Last Updated: February 2026
Status: ✅ Core Schema Implemented (v1.0.0); market_data supports yahoo + yahoo_adjusted
Author: Nishant Nayar
Core Trading Tables¶
Market Data Table¶
CREATE TABLE data_ingestion.market_data (
id BIGSERIAL,
symbol VARCHAR(20) NOT NULL,
timestamp TIMESTAMP WITH TIME ZONE NOT NULL,
data_source VARCHAR(20) NOT NULL DEFAULT 'polygon', -- 'yahoo', 'yahoo_adjusted', 'alpaca', etc.
open DECIMAL(15,4),
high DECIMAL(15,4),
low DECIMAL(15,4),
close DECIMAL(15,4),
volume BIGINT,
created_at TIMESTAMP WITH TIME ZONE DEFAULT NOW(),
-- Constraints: (symbol, timestamp, data_source) allows multiple series per symbol/timestamp
CONSTRAINT unique_symbol_timestamp_source UNIQUE (symbol, timestamp, data_source),
CONSTRAINT valid_data_source CHECK (data_source IN (
'polygon', 'yahoo', 'yahoo_adjusted', 'alpaca', 'alpha_vantage', 'iex', 'quandl'
))
);
-- Indexes for performance
CREATE INDEX idx_market_data_symbol_timestamp ON data_ingestion.market_data(symbol, timestamp DESC);
CREATE INDEX idx_market_data_data_source ON data_ingestion.market_data(data_source);
CREATE INDEX idx_market_data_symbol_source_timestamp ON data_ingestion.market_data(symbol, data_source, timestamp DESC);
Design Features:
- Multi-source:
data_sourceidentifies provider; Yahoo stores bothyahoo(unadjusted) andyahoo_adjusted(split/dividend-adjusted) for the same symbol/timestamp. - Unique constraint:
(symbol, timestamp, data_source)— runscripts/20_market_data_allow_yahoo_adjusted.sqlif upgrading from the old(symbol, timestamp)constraint. - Increased Precision: DECIMAL(15,4) for high-priced stocks.
- Comprehensive Indexing: Composite indexes for time-series and source-filtered queries.
Key Statistics Table¶
Stores comprehensive financial metrics and fundamental data from Yahoo Finance for stock screening and analysis.

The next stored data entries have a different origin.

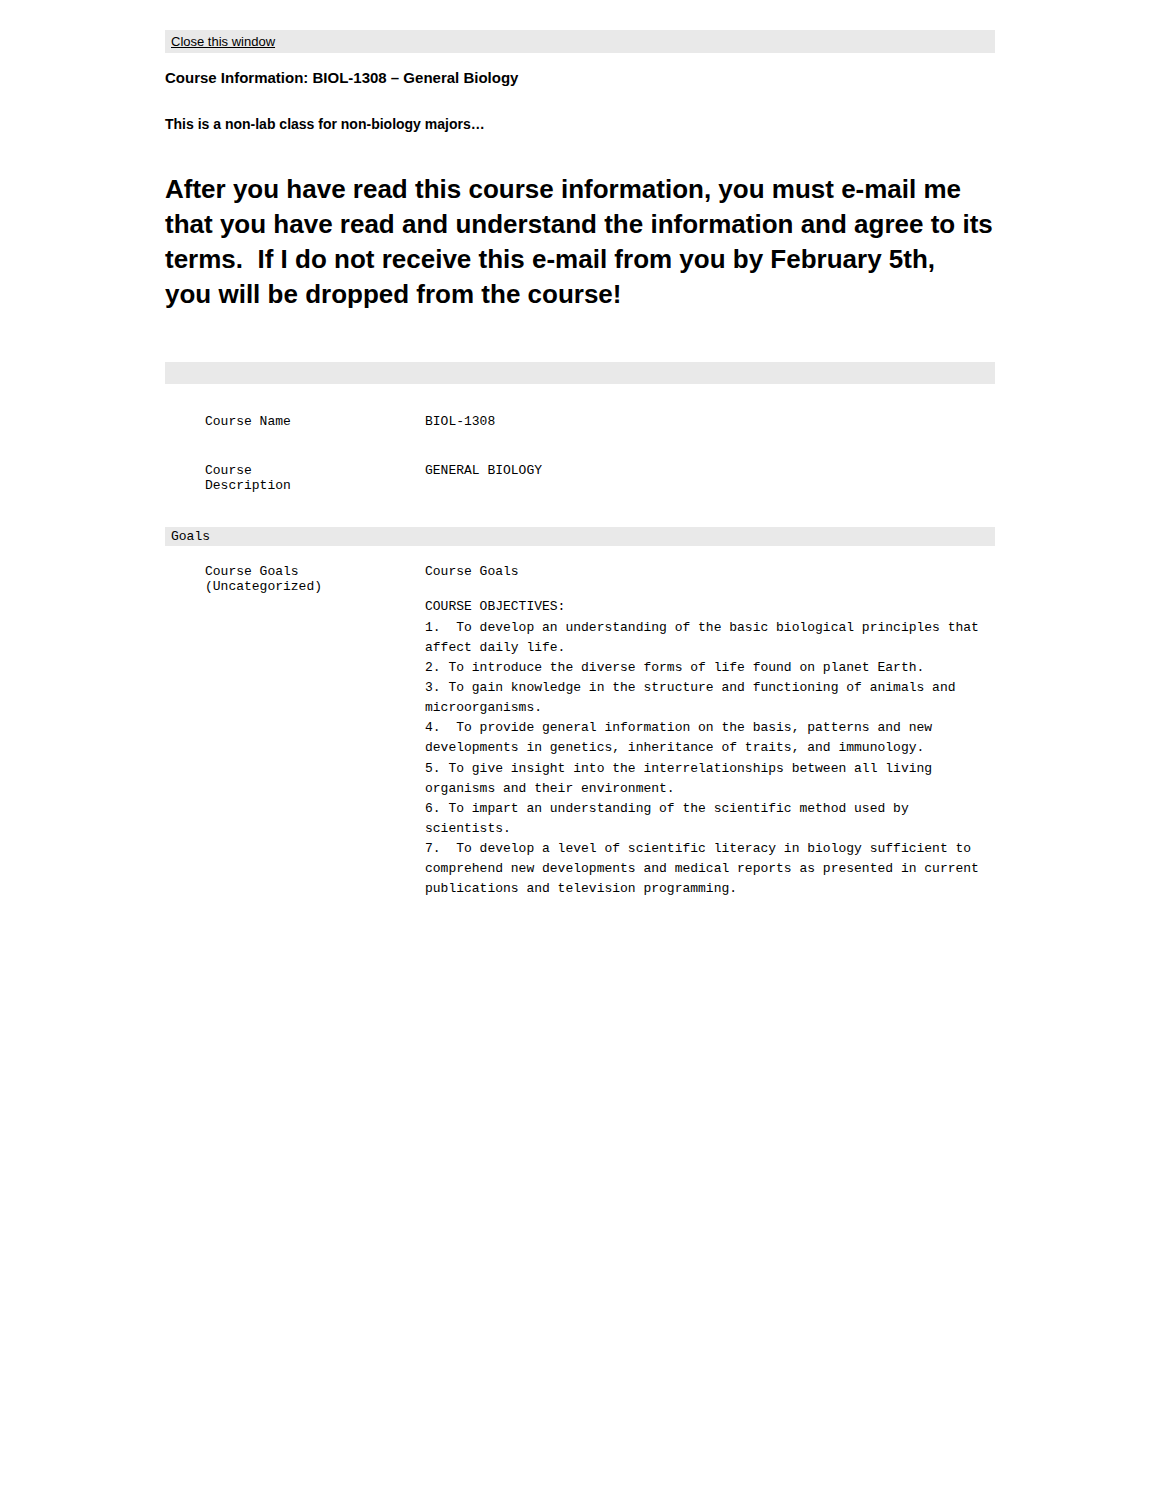Close this window
Course Information: BIOL-1308 – General Biology
This is a non-lab class for non-biology majors…
After you have read this course information, you must e-mail me that you have read and understand the information and agree to its terms. If I do not receive this e-mail from you by February 5th, you will be dropped from the course!
| Course Name | BIOL-1308 |
| Course Description | GENERAL BIOLOGY |
Goals
| Course Goals (Uncategorized) | Course Goals COURSE OBJECTIVES: 1. To develop an understanding of the basic biological principles that affect daily life. 2. To introduce the diverse forms of life found on planet Earth. 3. To gain knowledge in the structure and functioning of animals and microorganisms. 4. To provide general information on the basis, patterns and new developments in genetics, inheritance of traits, and immunology. 5. To give insight into the interrelationships between all living organisms and their environment. 6. To impart an understanding of the scientific method used by scientists. 7. To develop a level of scientific literacy in biology sufficient to comprehend new developments and medical reports as presented in current publications and television programming. |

CREATE TABLE data_ingestion.key_statistics (
id SERIAL PRIMARY KEY,
symbol VARCHAR(10) NOT NULL,
date DATE NOT NULL,
data_source VARCHAR(50) DEFAULT 'yahoo',
-- Valuation Metrics (9 fields)
market_cap BIGINT,
enterprise_value BIGINT,
trailing_pe NUMERIC(10, 2),
forward_pe NUMERIC(10, 2),
peg_ratio NUMERIC(10, 2),
price_to_book NUMERIC(10, 2),
price_to_sales NUMERIC(10, 2),
enterprise_to_revenue NUMERIC(10, 2),
enterprise_to_ebitda NUMERIC(10, 2),
-- Profitability Metrics (6 fields, stored as decimals: 0.15 = 15%)
profit_margin NUMERIC(10, 4),
operating_margin NUMERIC(10, 4),
return_on_assets NUMERIC(10, 4),
return_on_equity NUMERIC(10, 4),
gross_margin NUMERIC(10, 4),
ebitda_margin NUMERIC(10, 4),
-- Financial Health (10 fields)
revenue BIGINT,
revenue_per_share NUMERIC(10, 2),
earnings_per_share NUMERIC(10, 2),
total_cash BIGINT,
total_debt BIGINT,
debt_to_equity NUMERIC(10, 2),
current_ratio NUMERIC(10, 2),
quick_ratio NUMERIC(10, 2),
free_cash_flow BIGINT,
operating_cash_flow BIGINT,
-- Growth Metrics (2 fields, stored as decimals)
revenue_growth NUMERIC(10, 4),
earnings_growth NUMERIC(10, 4),
-- Trading Metrics (6 fields)
beta NUMERIC(10, 2),
fifty_two_week_high NUMERIC(10, 2),
fifty_two_week_low NUMERIC(10, 2),
fifty_day_average NUMERIC(10, 2),
two_hundred_day_average NUMERIC(10, 2),
average_volume BIGINT,
-- Dividend Metrics (3 fields, stored as decimals)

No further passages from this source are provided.